Esta semana se cumplen 25 años desde el lanzamiento de aquel disco que catapultó a Dover. En mi caso, también celebro otra efeméride: en 2022 se cumplen otros tantos años desde que descubrí la magia de la música. Durante meses, consumí con insana obsesión canciones como la que daba nombre al CD, Serenade o Loli Jackson. Si en 1997 comencé un camino, fue el de amar la música, muy por encima de casi todas las cosas. Buena parte de la culpa la tuvieron Cristina Llanos y los suyos. Todavía hoy me emociono al escuchar los acordes iniciales de Devil came to me. Porque la música tiene eso, que te transporta a lugares profundos; buenos o malos, da igual, pero sobre todo intensos.

María, mi peluquera desde hace ya casi una década, me contó hace un tiempo que dejó a un chico que le gustaba muchísimo porque un día le dijo que la música “ni fu, ni fa”, que no le gustaba demasiado. Me pareció una decisión cargada de lógica. “¿A qué tipo de persona no le gusta la música?”, resumió María sintetizando a la perfección mis pensamientos. La música es como la sal con los alimentos, potencia su sabor. La alegría es más alegre con música; la tristeza es también mayor, como esos días aciagos en que te pones baladas, en plan sadomasoquista.

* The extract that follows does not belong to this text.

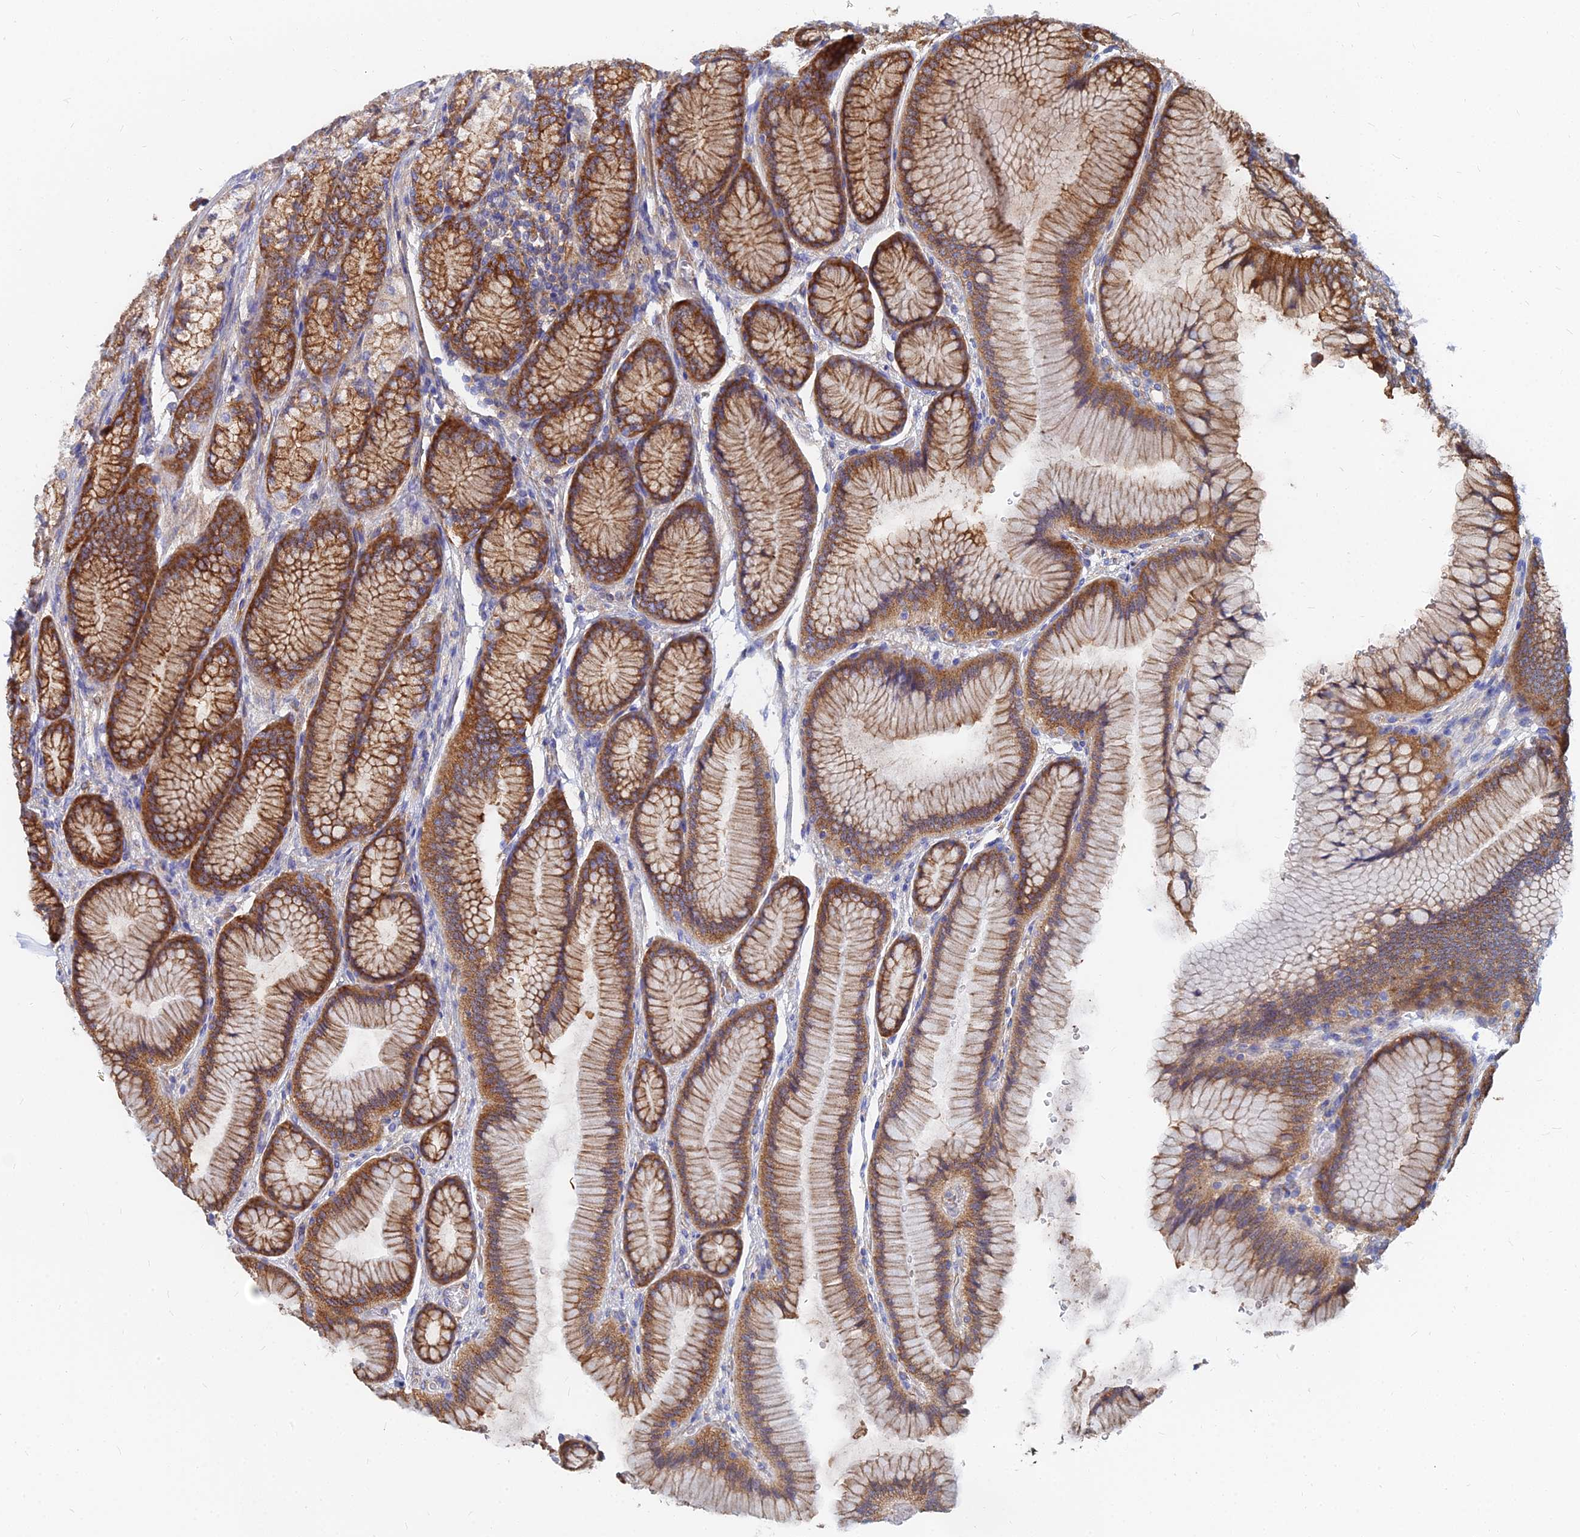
{"staining": {"intensity": "strong", "quantity": "25%-75%", "location": "cytoplasmic/membranous"}, "tissue": "stomach", "cell_type": "Glandular cells", "image_type": "normal", "snomed": [{"axis": "morphology", "description": "Normal tissue, NOS"}, {"axis": "morphology", "description": "Adenocarcinoma, NOS"}, {"axis": "morphology", "description": "Adenocarcinoma, High grade"}, {"axis": "topography", "description": "Stomach, upper"}, {"axis": "topography", "description": "Stomach"}], "caption": "The photomicrograph reveals a brown stain indicating the presence of a protein in the cytoplasmic/membranous of glandular cells in stomach.", "gene": "FFAR3", "patient": {"sex": "female", "age": 65}}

Es curioso, pero la música siempre sabe escuchar, siempre sabe darnos un respiro, siempre sabe cuándo conectarnos y cuándo evadirnos. ¿Cómo no iba a dejar María a aquel muchacho?

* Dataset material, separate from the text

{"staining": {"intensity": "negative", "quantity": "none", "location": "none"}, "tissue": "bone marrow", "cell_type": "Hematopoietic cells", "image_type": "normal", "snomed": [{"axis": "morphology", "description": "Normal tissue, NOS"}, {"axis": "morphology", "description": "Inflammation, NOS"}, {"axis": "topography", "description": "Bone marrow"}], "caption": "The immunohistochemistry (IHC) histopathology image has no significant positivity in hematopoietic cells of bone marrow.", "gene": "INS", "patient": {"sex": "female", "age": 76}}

En cada proyecto publicitario en el que participo, la música siempre se trabaja hasta el último segundo, es uno de los ingredientes clave. Hay ideas maravillosas que parecen mediocres con una mala selección musical, así como propuestas vulgares que lucen por una buena canción. Pocos elementos, o ninguno, tan importantes como un tema bien seleccionado. 

Ahora que se conmemoran las bodas de plata del disco que llevó a Dover al estrellato, yo celebro aquel mayo de 1997 en el que, con sabor a hostia en la boca, un diablo vino a mí: el diablo de la música.

Feliz lunes y que tengáis una gran semana.